In contrast to CFA lesions, endarterectomy is rarely selected as a treatment for PA lesions due to the complexity of the surgical technique. Bypass procedures are generally performed, and the 5-year primary patency of bypass for isolated popliteal lesions has been reported as 59% (reversed saphenous vein: 74%, polytetrafluoroethylene: 55%) and secondary patency as 61% (reversed saphenous vein: 79%, polytetrafluoroethylene: 56%) [24]. In our study, the 1- and 2-year primary patency after EVT with the Crosser system for calcified PA lesions was 76.8 and 62.2%, respectively, equivalent to the patency rates reported for bypass surgery.

We have experienced only two cases of complications related to the Crosser system. In both cases, the Crosser tip was completely detached from the shaft and was successfully retrieved. A possible reason for tip separation may be differences between the size of the metal tip (1.1 mm) and that of the proximal shaft (1.3 mm). Unlike previous studies with reported complications such as slow flow and vessel perforation, we did not experience any other complications [9, 11]. In our procedures, the Crosser catheter was utilized not only with its preceding but also with a guidewire preceding, in part, due to the difficulty in making the Crosser catheter turn in specific directions when it was preceding. As a result, we have not experienced vessel perforation, which is related to the Crosser proceeding.
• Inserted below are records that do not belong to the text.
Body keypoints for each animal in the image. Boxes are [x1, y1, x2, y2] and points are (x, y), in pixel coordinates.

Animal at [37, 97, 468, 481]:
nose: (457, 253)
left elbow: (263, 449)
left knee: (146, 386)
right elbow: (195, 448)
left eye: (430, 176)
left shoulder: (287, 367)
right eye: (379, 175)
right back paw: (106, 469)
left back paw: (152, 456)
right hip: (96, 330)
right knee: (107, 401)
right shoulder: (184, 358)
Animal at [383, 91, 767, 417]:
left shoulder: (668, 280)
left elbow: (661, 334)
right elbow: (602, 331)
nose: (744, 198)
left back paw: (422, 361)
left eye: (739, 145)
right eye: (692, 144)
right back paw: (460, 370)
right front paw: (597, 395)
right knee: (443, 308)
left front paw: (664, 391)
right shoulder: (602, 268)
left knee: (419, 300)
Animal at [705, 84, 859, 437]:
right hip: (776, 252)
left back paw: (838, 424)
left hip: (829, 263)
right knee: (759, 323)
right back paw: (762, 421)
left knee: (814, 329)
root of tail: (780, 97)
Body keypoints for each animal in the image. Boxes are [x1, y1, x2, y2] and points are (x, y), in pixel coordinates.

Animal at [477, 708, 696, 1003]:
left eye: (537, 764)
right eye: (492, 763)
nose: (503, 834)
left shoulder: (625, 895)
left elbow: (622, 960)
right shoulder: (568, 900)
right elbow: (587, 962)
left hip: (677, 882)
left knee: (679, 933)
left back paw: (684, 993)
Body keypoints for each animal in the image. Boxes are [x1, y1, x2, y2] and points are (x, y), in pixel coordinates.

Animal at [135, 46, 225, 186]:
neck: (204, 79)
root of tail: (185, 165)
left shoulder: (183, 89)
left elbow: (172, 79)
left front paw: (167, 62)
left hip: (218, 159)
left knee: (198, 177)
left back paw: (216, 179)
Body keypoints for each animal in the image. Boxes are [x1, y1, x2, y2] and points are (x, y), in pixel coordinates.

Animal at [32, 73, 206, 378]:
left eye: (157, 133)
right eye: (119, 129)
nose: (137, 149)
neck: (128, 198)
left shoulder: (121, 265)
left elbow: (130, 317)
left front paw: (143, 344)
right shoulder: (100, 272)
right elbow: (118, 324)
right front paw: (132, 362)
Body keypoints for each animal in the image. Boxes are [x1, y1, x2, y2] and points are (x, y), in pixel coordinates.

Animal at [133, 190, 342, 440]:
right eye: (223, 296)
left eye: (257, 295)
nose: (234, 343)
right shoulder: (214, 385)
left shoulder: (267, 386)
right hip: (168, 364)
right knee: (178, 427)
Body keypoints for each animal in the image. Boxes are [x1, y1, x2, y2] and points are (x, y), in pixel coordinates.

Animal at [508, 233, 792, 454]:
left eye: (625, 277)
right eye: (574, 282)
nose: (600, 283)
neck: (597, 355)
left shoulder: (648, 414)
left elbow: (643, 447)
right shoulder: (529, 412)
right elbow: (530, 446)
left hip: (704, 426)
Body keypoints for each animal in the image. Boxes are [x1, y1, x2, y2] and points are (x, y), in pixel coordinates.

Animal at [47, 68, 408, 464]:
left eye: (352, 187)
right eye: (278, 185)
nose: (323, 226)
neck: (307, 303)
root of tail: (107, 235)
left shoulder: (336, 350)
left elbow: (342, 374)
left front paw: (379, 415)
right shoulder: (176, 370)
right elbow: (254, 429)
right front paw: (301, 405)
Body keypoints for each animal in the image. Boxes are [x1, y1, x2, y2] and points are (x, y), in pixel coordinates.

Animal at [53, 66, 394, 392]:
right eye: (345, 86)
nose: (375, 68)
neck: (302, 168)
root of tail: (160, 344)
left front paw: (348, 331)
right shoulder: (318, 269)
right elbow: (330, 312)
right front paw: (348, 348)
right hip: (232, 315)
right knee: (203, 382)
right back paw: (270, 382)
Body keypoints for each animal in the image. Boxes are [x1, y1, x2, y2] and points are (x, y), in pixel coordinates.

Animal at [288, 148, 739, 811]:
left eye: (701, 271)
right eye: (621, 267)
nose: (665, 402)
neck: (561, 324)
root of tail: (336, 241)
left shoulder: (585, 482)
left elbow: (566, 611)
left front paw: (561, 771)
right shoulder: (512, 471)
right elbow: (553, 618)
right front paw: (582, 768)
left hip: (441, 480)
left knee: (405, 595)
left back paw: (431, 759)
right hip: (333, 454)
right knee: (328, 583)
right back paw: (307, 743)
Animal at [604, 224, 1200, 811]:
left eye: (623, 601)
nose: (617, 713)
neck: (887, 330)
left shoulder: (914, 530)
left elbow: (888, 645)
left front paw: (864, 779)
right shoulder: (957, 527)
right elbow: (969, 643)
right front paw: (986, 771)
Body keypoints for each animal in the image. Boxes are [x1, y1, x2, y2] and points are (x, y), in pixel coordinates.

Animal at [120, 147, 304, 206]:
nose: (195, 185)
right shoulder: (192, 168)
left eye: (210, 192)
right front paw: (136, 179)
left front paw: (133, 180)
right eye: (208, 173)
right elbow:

Data on the effects of renal insufficiency on CD-TLR, MALE, and MACE after endovascular intervention are limited. In this study, we found that hemodialysis was the only independent predictor for CD-TLR. The OLIVE (Endovascular Treatment for Infrainguinal Vessel) registry revealed that hemodialysis was associated with an unfavorable outcome for MALE in patients with CLI undergoing EVT [25]. Soga et al. reported that renal insufficiency was a predictor of primary patency in 111 treated CFA lesions [17]. Therefore, our results are consistent with those of previous studies.

Study limitations

Our study had several limitations. First, this study was a retrospective analysis of an observational cohort. Because of the absence of a surgical (endarterectomy) control group, we could not directly compare the safety and efficacy of EVT and endarterectomy. Therefore, this exploratory analysis should be interpreted as hypothesis-generating. Second, there was no systematically collected information regarding arterial patency determined by duplex sonography or angiography because those were not mandatory. Third, our study population included only Japanese individuals, which could affect the generalizability of our findings to non-Japanese patients. Fourth, the pressure gradient measured using the 4-Fr diagnostic catheter just before interventions potentially overestimated the lesion severity. Finally, we did not use IVUS in most cases; the assessment using IVUS may improve the outcomes, especially in the CTO cases.

In conclusion, EVT with a Crosser device for heavily calcified CFA and PA lesions, so-called non-stenting zones, seems to be safe and feasible. The results of this study should be confirmed in further large-scale, randomized-control studies for a better understanding of the potential advantages of the Crosser device in contemporary practice.